In a reversal of policy on Afghanistan, President Barack Obama will slow the pace of withdrawing U.S. troops, prolonging the 14-year U.S. engagement there and effectively handing off the task of pulling out to his successor.
Obama was set to announce that the United States will maintain a force of 9,800 through most of 2016, senior administration officials said. Obama had previously aimed to withdraw all but a small U.S.-embassy based force in the capital, Kabul, before leaving office in January 2017.
Under the new plan, troops will be drawn down to 5,500 starting sometime in 2017 and based at four locations - Kabul, Bagram, Jalalabad and Kandahar.

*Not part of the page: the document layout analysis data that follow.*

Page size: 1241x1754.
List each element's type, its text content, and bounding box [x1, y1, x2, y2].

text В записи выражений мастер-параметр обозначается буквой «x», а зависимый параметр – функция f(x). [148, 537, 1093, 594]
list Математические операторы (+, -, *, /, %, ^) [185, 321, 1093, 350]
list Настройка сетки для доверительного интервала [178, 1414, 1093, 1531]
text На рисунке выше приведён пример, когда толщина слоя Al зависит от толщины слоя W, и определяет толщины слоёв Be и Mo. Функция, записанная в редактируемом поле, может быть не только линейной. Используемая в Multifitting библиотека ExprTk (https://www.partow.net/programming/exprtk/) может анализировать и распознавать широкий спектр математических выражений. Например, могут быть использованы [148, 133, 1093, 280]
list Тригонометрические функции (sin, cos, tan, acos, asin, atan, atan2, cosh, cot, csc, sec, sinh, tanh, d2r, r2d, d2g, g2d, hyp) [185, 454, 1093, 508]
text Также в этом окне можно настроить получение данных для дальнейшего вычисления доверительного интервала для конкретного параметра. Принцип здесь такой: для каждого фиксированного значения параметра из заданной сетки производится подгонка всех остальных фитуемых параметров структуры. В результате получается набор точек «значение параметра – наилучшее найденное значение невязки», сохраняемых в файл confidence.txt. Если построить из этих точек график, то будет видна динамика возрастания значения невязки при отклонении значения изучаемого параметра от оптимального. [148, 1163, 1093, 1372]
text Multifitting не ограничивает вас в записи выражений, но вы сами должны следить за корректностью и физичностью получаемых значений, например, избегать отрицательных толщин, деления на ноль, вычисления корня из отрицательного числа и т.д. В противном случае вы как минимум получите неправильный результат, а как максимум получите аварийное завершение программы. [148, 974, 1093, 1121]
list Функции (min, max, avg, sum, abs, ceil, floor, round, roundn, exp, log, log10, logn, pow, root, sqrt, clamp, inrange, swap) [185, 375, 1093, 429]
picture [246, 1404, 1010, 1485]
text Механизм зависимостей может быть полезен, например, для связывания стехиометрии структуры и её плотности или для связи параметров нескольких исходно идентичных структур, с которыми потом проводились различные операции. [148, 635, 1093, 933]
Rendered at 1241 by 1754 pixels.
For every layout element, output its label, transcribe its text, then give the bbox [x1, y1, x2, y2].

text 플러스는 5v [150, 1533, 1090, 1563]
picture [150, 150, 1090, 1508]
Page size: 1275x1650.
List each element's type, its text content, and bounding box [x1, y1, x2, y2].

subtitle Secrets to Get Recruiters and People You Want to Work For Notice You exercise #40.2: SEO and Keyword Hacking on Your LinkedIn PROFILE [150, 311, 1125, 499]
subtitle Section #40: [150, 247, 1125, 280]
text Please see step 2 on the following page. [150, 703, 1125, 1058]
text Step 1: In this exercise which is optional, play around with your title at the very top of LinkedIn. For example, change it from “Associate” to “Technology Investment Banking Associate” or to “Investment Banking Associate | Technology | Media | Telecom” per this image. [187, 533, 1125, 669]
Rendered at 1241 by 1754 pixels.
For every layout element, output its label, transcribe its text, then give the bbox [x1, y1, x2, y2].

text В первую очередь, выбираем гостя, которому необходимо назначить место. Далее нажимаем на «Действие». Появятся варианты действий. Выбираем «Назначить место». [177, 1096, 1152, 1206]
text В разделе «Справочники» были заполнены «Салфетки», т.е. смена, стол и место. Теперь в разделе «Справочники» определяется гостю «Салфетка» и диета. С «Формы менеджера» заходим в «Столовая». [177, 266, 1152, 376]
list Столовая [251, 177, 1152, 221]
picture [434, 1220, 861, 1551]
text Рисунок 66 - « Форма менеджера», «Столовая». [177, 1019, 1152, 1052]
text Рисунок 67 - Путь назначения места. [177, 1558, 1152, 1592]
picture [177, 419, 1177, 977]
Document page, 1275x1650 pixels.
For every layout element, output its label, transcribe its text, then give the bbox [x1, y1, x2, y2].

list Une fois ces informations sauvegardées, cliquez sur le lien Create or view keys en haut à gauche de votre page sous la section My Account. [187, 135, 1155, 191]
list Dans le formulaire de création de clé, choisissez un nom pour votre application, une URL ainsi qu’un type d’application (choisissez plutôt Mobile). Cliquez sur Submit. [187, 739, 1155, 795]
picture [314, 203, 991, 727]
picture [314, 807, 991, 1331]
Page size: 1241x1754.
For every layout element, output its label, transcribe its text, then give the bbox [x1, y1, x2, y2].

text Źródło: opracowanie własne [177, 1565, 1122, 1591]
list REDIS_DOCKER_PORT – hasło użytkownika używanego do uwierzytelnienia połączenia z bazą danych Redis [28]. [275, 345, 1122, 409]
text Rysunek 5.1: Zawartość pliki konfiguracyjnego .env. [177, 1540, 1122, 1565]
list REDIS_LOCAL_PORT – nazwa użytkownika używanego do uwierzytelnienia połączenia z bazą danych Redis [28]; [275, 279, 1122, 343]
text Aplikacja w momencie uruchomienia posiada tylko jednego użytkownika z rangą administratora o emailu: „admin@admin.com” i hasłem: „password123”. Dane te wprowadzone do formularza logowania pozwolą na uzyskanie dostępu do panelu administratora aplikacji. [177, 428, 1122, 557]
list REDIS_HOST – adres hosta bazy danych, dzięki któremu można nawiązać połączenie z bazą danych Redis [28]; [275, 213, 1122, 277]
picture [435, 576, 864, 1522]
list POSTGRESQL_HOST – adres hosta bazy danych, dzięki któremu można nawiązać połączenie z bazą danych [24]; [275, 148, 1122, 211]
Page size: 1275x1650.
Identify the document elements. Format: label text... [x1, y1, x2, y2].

Obama was scheduled to explain his decision in a public appearance at 11 a.m. ET (1500 GMT), flanked by his Secretary of Defense Ash Carter and the Chairman of the Joint Chiefs of Staff, Joseph Dunford, the White House said.
Thursday's move is the latest in a series of adjustments Obama has made to winding up the American presence in Afghanistan.
The decision follows months of deliberations between Obama, Afghanistan's leaders, Pentagon officials, field commanders and White House advisers about how best to support Afghan forces, senior administration officials said.
It also comes amid gains by Taliban militants.
The U.S.-led coalition in Afghanistan ended its combat mission after 13 years of war at the end of 2014, and Afghan troops have since been in charge of the nation's security, with help from U.S. and NATO troops.
But Afghan forces have struggled in assaults from Taliban militants, who briefly took over the northern city of Kunduz.
The U.S. troops will go on training and advising Afghan forces, and also will focus on ensuring that any remnants of al Qaeda are prevented from posing a threat to U.S. security, the U.S. officials said.
"Certainly we're watching and seeing how the Afghan security forces engage quite tenaciously in the fight in Kunduz," an official said.
U.S. military and administration officials have been discussing a slower timetable since the March visit to the White House of Afghan President Ashraf Ghani and Chief Executive Abdullah Abdullah, the officials said.
"The Afghan government is very comfortable with this commitment. They've been indicating a desire for this commitment for some time," an official said.
Ghani has been more supportive of the U.S. presence than his predecessor, Hamid Karzai.
Keeping 5,500 troops at four locations will cost about $14.6 billion per year, up from the estimated cost of $10 billion to keep a consolidated force at the Kabul embassy, the official said.
NATO allies also have indicated some interest in sustaining their presence, the official said. There are more than 6,000 non-U.S. forces in Afghanistan as part of the "Resolute Support" mission.
Obama's predecessor, George W. Bush, sent a U.S.-led force into Afghanistan soon after the Sept. 11, 2001, attacks on the United States, aiming to destroy al Qaeda and to oust the then-ruling Taliban that had sheltered the militant group.
The foreign ministry of Russia, which was engaged in a nearly 10-year war in Afghanistan in the 1980s, said on Thursday it doubted the U.S. decision would ease the situation in the country, RIA news agency reported.